___ Provided material
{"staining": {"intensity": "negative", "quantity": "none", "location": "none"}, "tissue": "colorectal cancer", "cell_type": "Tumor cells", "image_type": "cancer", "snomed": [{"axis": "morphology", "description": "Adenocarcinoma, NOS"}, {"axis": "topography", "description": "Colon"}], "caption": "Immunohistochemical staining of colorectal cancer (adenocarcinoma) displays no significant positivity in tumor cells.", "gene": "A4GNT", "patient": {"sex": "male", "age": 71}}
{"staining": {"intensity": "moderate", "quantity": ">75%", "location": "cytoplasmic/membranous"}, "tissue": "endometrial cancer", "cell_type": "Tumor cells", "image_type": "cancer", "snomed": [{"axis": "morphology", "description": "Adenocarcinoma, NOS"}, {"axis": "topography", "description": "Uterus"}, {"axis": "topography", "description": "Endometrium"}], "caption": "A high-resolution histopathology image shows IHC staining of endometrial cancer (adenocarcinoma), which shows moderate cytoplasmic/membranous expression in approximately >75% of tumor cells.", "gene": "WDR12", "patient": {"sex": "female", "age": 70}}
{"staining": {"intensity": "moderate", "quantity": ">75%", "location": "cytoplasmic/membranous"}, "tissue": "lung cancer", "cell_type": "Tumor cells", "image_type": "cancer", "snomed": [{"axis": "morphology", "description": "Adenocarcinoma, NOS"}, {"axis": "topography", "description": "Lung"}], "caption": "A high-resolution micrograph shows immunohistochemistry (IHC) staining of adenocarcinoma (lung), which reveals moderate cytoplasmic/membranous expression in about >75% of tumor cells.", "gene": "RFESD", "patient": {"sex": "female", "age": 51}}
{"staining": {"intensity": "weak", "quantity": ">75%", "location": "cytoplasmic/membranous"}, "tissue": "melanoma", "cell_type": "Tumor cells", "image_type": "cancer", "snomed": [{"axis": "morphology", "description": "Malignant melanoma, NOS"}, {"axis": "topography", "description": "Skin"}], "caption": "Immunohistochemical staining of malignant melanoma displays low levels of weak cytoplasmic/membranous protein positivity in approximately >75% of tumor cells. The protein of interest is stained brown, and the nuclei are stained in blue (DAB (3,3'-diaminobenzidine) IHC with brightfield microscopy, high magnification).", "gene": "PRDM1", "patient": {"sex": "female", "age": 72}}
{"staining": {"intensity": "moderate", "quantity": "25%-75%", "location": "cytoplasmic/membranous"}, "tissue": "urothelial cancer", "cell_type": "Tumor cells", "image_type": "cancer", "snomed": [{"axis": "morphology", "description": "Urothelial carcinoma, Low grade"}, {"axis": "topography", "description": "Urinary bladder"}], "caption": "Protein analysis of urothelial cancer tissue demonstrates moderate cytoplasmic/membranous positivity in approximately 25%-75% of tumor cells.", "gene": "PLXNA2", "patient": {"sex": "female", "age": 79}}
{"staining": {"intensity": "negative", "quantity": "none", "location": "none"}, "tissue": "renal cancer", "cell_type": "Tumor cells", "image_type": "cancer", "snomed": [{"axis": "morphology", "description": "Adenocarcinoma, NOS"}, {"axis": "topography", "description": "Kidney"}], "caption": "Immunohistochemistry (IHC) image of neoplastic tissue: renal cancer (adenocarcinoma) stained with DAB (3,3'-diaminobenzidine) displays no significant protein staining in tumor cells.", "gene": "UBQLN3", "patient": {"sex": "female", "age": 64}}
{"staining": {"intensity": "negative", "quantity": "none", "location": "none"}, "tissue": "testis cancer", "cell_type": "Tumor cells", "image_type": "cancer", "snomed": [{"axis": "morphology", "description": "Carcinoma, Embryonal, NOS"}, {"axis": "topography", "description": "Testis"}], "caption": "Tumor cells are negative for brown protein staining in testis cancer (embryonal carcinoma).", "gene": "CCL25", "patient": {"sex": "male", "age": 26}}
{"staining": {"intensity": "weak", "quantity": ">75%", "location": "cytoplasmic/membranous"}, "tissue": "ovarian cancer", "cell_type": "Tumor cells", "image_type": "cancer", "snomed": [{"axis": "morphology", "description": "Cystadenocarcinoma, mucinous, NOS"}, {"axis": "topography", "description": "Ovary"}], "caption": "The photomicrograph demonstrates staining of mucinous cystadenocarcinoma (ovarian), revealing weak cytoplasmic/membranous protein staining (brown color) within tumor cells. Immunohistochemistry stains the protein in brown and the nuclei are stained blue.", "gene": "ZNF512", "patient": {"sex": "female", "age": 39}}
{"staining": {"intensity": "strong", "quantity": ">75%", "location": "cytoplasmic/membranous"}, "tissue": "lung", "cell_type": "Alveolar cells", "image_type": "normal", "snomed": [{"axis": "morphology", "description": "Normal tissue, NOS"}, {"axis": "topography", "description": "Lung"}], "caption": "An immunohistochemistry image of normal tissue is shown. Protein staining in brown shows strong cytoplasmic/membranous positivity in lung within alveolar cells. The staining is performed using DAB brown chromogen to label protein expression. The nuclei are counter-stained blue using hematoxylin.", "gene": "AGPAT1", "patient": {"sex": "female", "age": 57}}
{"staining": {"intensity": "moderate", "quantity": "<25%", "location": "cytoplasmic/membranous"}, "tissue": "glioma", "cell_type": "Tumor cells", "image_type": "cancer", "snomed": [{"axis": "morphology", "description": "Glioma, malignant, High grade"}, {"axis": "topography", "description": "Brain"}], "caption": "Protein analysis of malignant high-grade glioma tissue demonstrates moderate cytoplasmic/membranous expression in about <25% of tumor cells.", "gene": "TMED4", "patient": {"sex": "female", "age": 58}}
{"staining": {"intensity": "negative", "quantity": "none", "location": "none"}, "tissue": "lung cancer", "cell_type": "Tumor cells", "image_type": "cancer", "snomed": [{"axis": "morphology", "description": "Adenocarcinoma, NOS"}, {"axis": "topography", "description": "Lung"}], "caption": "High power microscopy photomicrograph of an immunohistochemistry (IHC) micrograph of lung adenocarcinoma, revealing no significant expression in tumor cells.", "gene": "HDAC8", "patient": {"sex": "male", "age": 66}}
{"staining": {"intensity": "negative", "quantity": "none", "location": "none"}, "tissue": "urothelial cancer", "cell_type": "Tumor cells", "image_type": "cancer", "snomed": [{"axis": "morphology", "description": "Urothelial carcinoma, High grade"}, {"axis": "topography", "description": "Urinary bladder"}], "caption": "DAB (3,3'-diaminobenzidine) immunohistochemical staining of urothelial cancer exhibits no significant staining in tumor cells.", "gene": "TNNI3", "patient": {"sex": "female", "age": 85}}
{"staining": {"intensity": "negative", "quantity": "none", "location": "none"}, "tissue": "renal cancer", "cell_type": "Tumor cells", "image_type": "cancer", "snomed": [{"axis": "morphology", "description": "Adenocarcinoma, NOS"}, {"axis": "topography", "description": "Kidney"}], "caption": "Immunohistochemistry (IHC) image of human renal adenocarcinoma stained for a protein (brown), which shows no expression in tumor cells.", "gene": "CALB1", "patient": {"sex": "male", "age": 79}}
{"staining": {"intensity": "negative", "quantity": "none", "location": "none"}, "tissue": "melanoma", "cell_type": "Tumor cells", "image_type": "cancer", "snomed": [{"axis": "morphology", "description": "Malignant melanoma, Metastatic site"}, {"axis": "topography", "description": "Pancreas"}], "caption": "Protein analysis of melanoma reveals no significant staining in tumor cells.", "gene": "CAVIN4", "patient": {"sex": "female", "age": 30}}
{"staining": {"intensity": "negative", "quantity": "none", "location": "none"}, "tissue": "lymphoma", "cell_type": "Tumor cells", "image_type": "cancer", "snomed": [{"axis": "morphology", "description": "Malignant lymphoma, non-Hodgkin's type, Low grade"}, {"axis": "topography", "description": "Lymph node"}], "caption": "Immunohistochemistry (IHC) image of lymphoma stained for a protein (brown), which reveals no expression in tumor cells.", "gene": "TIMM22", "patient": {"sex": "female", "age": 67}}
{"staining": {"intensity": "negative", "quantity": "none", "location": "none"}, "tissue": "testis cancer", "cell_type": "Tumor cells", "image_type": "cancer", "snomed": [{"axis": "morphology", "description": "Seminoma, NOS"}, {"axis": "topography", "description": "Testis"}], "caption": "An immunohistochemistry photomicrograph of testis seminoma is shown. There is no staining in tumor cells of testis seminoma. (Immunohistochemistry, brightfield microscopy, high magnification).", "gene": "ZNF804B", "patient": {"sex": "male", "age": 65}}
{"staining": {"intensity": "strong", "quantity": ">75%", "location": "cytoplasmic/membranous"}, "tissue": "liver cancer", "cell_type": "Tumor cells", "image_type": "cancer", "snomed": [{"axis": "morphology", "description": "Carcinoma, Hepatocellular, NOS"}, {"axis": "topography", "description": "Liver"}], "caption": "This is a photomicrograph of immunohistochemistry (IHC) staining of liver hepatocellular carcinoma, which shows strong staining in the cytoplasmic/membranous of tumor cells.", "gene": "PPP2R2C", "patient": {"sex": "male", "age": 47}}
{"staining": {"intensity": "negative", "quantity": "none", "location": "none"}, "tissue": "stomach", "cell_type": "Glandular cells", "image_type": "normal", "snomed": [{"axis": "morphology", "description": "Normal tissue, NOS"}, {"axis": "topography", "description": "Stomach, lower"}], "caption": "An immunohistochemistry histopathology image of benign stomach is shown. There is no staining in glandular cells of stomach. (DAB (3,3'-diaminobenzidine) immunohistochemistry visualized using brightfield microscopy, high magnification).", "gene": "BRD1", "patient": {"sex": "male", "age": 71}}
______
Using the data above, print exactly the lines from the line that contains "high-resolution histopathology image" through the line that contains "high-resolution micrograph shows", with both included.

### [Result of the task]
{"staining": {"intensity": "moderate", "quantity": ">75%", "location": "cytoplasmic/membranous"}, "tissue": "endometrial cancer", "cell_type": "Tumor cells", "image_type": "cancer", "snomed": [{"axis": "morphology", "description": "Adenocarcinoma, NOS"}, {"axis": "topography", "description": "Uterus"}, {"axis": "topography", "description": "Endometrium"}], "caption": "A high-resolution histopathology image shows IHC staining of endometrial cancer (adenocarcinoma), which shows moderate cytoplasmic/membranous expression in approximately >75% of tumor cells.", "gene": "WDR12", "patient": {"sex": "female", "age": 70}}
{"staining": {"intensity": "moderate", "quantity": ">75%", "location": "cytoplasmic/membranous"}, "tissue": "lung cancer", "cell_type": "Tumor cells", "image_type": "cancer", "snomed": [{"axis": "morphology", "description": "Adenocarcinoma, NOS"}, {"axis": "topography", "description": "Lung"}], "caption": "A high-resolution micrograph shows immunohistochemistry (IHC) staining of adenocarcinoma (lung), which reveals moderate cytoplasmic/membranous expression in about >75% of tumor cells.", "gene": "RFESD", "patient": {"sex": "female", "age": 51}}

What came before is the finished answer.